An industrial uptick benefiting Pitt Ohio shows in Manufacturing Purchasing Managers’ Indexes (PMIs) from the Institute of Supply Management (ISM) and S&P Global.
The ISM PMI rose 0.3 percentage point to 52.7% in March, the third month for the PMI above the 50% no-change mark. ISM’s new order index remained positive but dropped from 55.8% in February to 53.5% last month. ISM’s production index was 55.1%.
The S&P Global US Manufacturing PMI has been above 50% since last August, and higher output and new orders pushed it up 0.7 percentage point to 52.3% in March.
That gradual industrial expansion is putting more freight in LTL trailers. XPO and Saia, the US’ fourth- and sixth-largest LTL providers, respectively, both reported an annualized gain in daily shipments in February. Full first-quarter data will be available later this month.
Daily shipment counts at FedEx Freight, the largest US LTL provider in terms of revenue, have fallen 14% since 2023 and dropped 5.7% year over year in the quarter that ended Feb. 28. But the company expects volume to grow again in the midterm.
“There are absolutely GDP [gross domestic product] and PMI correlations, and as the market goes, we’ll feel that impact,” CFO Marshall W. Witt said during an April 8 investor day presentation to Wall Street analysts.
Carriers are vying more for profit than revenue or pure market share.
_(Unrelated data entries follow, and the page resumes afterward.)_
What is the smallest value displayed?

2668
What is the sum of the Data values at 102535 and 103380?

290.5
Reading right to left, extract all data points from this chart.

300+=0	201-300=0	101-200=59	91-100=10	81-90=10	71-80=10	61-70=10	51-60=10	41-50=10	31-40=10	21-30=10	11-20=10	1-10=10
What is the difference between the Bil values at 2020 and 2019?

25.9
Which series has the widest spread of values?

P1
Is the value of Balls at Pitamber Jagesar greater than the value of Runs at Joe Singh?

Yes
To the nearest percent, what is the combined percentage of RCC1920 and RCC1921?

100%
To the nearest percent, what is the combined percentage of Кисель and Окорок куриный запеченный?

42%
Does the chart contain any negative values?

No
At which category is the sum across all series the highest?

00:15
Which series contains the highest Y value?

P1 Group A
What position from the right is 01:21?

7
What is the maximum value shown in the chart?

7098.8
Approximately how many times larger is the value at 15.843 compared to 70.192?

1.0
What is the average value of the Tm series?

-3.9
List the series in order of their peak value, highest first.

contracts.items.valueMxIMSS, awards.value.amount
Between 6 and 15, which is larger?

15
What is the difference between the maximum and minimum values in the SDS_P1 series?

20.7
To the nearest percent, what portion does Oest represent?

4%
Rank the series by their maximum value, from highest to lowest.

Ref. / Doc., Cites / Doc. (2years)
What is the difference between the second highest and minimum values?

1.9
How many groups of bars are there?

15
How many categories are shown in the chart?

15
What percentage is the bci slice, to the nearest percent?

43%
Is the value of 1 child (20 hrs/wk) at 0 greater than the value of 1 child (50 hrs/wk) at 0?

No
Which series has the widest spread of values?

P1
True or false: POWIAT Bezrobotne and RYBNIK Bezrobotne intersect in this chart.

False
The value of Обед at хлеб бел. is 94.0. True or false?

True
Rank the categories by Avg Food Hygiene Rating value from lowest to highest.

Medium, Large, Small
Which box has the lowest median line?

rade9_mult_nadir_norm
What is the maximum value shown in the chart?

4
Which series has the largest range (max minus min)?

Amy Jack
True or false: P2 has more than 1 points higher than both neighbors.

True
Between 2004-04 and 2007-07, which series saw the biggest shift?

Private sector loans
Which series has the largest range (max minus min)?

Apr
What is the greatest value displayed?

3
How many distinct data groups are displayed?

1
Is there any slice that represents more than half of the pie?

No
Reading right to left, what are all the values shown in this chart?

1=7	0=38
“Profitable growth is now our North Star,” Witt said. “It aligns our decision-making in our organization around profitability rather than just revenue in isolation.”
But they’re also looking for new sources of freight, beyond traditional industrial LTL shippers. LTL providers such as FedEx Freight are adjusting their freight mix, said AFS’ Dyer. “We’re seeing some mix changes in the stuff we’re handing to the LTLs,” he said.
‘Not time to add capacity’
How long current volume trends will continue is an open question.
The LTL market has improved, “but it’s a combination of truckload capacity coming out plus the fuel prices,” said Satish Jindel, president of SJ Consulting Group.
“LTL carriers should be looking at this as a perfect time to ask how they can use the various forms of technology available right now, including AI [artificial intelligence], to handle more freight with the same physical network,” Jindel said. “It’s not a time to add capacity.”

There are signs that higher LTL volume comes from inventory rebalancing, not new demand, said Keith Prather, managing director of Armada Corporate Intelligence.
The US-Israel conflict with Iran may squeeze already lean inventories, putting pressure on supply chains and inbound freight, both globally and domestically, Prather said.
“I’m not calling for a global supply chain crisis, but I do think stock-outs and some scrambling will take place over the next few quarters,” he said.
The closure of the Strait of Hormuz “killed everything way upstream,” Prather said. “All of a sudden, you get inventories that are too lean.” That could spur demand but also crimp production and shipments.
“Q2 has the potential to be robust, but do we pay for it in Q3?” he said.